- Consigne A
D'après l'extrait sur la rénovation énergétique, à quel prix la maison de Nathalie L. en Dordogne a-t-elle été achetée ?
- Consigne B
Dans l'extrait sur la rénovation énergétique, reprenez le passage qui commence à « Et le fondateur » et se termine à « les rénovations complexes. », en renommant « pompes à chaleur » en « chaudières à granulés ».
- Consigne C
Poursuivez l'extrait sur la rénovation énergétique des logements anciens après sa dernière phrase.

- Extrait
|---|

Pour d'autres biens immobiliers le problème de rénovation serait celui du prix. Les coûts sont disproportionnés par rapport à la valeur du bien. Sylvain Gruelles raconte le dilemme de Nathalie L., propriétaire en Dordogne d'une maison achetée 80.000 euros et qui nécessiterait 100.000 euros de rénovation pour atteindre un DPE satisfaisant.
"Un investissement absurde pour un propriétaire modeste."
D'autant que les banques seraient frileuses à prêter pour des biens de faibles DPE et que les aides ne couvrent pas toutes les dépenses.
Et enfin pour certains bien le problème soit celui de l'incompatibilité technique avec les normes énergétiques. Certains logements ne peuvent pas atteindre les critères fixés par les nouvelles lois.
Et le fondateur d'Arcadie cite les cas fréquents des murs en pierre trop épais, empêchant une isolation efficace; des planchers en bois anciens, non compatibles avec des systèmes modernes de chauffage au sol ou enfin des mauvaise orientation et faible ensoleillement, qui rendent inefficace l’installation de panneaux solaires ou de pompes à chaleur. Sylvain Gruelles insiste: "On applique les mêmes critères à une maison du 19ᵉ siècle et à un immeuble moderne. C’est une aberration technique".
Des solutions à mettre en place
Ces biens se retrouvent donc inlouables et difficilement vendables. Sylvain Gruelles propose trois solutions. Tout d'abord, créer un fonds spécial pour les rénovations complexes.

|---|

- Données fournies

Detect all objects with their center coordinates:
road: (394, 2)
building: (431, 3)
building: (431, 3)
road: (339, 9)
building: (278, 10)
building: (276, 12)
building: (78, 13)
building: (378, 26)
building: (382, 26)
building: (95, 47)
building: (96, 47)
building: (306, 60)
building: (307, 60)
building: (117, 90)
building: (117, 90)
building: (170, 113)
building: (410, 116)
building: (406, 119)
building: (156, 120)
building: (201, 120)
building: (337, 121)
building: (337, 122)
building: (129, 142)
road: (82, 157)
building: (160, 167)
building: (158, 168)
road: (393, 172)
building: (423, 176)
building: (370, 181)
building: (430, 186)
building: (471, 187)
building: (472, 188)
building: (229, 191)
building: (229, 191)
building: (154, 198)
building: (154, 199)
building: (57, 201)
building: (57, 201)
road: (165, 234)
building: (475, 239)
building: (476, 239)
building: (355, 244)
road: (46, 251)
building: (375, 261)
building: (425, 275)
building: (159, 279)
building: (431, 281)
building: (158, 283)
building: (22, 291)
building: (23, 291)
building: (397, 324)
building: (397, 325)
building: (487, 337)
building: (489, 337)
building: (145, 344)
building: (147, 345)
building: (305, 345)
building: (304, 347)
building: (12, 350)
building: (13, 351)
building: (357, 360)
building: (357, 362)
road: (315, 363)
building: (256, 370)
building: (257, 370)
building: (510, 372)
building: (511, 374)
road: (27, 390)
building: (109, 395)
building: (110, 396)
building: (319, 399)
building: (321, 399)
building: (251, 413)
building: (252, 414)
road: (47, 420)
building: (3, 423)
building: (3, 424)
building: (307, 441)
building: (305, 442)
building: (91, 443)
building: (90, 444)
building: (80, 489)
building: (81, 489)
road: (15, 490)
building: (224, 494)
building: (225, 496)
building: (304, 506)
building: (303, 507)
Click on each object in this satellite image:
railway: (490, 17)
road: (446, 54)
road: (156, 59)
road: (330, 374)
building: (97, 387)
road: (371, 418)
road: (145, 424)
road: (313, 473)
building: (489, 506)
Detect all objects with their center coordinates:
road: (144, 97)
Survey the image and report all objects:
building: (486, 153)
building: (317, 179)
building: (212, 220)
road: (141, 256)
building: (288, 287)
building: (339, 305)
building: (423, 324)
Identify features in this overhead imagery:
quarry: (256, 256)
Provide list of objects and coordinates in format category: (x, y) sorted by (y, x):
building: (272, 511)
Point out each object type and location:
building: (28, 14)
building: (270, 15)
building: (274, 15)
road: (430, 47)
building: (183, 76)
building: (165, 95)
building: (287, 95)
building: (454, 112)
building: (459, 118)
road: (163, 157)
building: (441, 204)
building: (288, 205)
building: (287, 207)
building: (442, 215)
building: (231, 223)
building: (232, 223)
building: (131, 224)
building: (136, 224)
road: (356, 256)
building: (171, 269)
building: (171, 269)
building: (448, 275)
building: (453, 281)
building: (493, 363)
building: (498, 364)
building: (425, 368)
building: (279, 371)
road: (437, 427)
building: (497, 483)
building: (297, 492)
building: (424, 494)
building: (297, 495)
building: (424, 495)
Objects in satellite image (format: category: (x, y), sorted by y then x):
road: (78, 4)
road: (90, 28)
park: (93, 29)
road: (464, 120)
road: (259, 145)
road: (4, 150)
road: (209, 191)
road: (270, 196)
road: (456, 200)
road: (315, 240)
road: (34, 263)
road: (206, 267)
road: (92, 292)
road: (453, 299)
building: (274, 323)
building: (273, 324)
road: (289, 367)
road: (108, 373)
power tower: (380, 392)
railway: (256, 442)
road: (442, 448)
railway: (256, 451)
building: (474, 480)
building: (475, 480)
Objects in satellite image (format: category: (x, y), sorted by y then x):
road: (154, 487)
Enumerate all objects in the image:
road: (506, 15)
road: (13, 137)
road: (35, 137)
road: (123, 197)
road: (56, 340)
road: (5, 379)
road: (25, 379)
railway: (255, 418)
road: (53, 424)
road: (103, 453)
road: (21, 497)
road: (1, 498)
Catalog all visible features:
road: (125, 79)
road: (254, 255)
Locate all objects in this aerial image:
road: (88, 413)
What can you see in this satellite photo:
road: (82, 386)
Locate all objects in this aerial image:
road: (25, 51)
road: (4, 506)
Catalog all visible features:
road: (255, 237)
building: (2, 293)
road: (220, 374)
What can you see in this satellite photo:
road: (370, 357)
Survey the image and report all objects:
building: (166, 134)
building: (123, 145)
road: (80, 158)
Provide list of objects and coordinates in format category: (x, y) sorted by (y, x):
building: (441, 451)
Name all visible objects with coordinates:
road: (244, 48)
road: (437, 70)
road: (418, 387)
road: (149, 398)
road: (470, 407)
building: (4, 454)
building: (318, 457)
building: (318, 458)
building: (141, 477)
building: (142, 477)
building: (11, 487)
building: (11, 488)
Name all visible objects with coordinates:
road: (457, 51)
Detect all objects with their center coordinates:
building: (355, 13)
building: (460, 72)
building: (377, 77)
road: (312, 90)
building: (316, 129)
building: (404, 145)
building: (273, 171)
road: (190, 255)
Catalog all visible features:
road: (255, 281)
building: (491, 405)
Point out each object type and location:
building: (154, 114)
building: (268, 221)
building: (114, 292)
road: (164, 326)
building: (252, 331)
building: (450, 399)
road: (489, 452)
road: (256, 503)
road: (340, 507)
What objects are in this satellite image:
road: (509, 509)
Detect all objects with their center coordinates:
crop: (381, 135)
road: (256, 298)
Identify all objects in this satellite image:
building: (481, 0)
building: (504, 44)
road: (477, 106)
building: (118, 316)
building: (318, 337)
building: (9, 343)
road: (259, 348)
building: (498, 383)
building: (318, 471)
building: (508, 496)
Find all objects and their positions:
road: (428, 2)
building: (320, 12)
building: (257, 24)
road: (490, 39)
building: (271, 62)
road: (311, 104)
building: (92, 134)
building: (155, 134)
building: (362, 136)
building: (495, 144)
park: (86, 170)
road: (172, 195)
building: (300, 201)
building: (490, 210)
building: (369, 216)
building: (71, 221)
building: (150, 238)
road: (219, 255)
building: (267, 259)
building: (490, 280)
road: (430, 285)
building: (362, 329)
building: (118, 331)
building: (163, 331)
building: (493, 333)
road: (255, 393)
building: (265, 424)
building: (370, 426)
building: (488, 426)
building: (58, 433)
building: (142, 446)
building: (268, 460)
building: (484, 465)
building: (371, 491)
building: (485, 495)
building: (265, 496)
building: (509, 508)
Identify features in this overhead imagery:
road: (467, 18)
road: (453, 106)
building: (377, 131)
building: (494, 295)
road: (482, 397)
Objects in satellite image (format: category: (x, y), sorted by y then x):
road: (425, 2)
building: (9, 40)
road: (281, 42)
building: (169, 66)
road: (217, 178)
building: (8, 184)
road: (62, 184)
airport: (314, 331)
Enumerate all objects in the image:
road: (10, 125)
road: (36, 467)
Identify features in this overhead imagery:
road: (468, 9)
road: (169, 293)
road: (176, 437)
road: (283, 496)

|---|

- Réponse A
80.000 euros.

- Réponse B
Et le fondateur d'Arcadie cite les cas fréquents des murs en pierre trop épais, empêchant une isolation efficace; des planchers en bois anciens, non compatibles avec des systèmes modernes de chauffage au sol ou enfin des mauvaise orientation et faible ensoleillement, qui rendent inefficace l’installation de panneaux solaires ou de chaudières à granulés. Sylvain Gruelles insiste: "On applique les mêmes critères à une maison du 19ᵉ siècle et à un immeuble moderne. C’est une aberration technique".
Des solutions à mettre en place
Ces biens se retrouvent donc inlouables et difficilement vendables. Sylvain Gruelles propose trois solutions. Tout d'abord, créer un fonds spécial pour les rénovations complexes.

- Réponse C
"Les aides actuelles sont insuffisantes pour les cas extrêmes. Un fonds d’urgence dédié aux biens inadaptables (bâtiments historiques, zones rurales) permettrait aux propriétaires de rénover sans s’endetter à vie."
Ensuite, il propose d'adapter les normes au bâti ancien: "Plutôt que d’exiger des performances énergétiques irréalistes, autoriser des rénovations progressives comme une isolation partielle, un chauffage amélioré ou un bonus pour le maintien des matériaux d’origine (bois, pierre)".
Et enfin, il demande un assouplissement de l'interdiction de location: "Plutôt qu’un bannissement brutal, permettre aux propriétaires de louer s’ils s’engagent dans un plan de rénovation sur 5 ans avec un suivi obligatoire".
"Il faut arrêter de mettre tous les logements dans le même moule. Sans mesures adaptées, on court à la catastrophe: un débat doit s’ouvrir sur l’adaptation des normes et des aides aux réalités du terrain", conclut Sylvain Gruelles.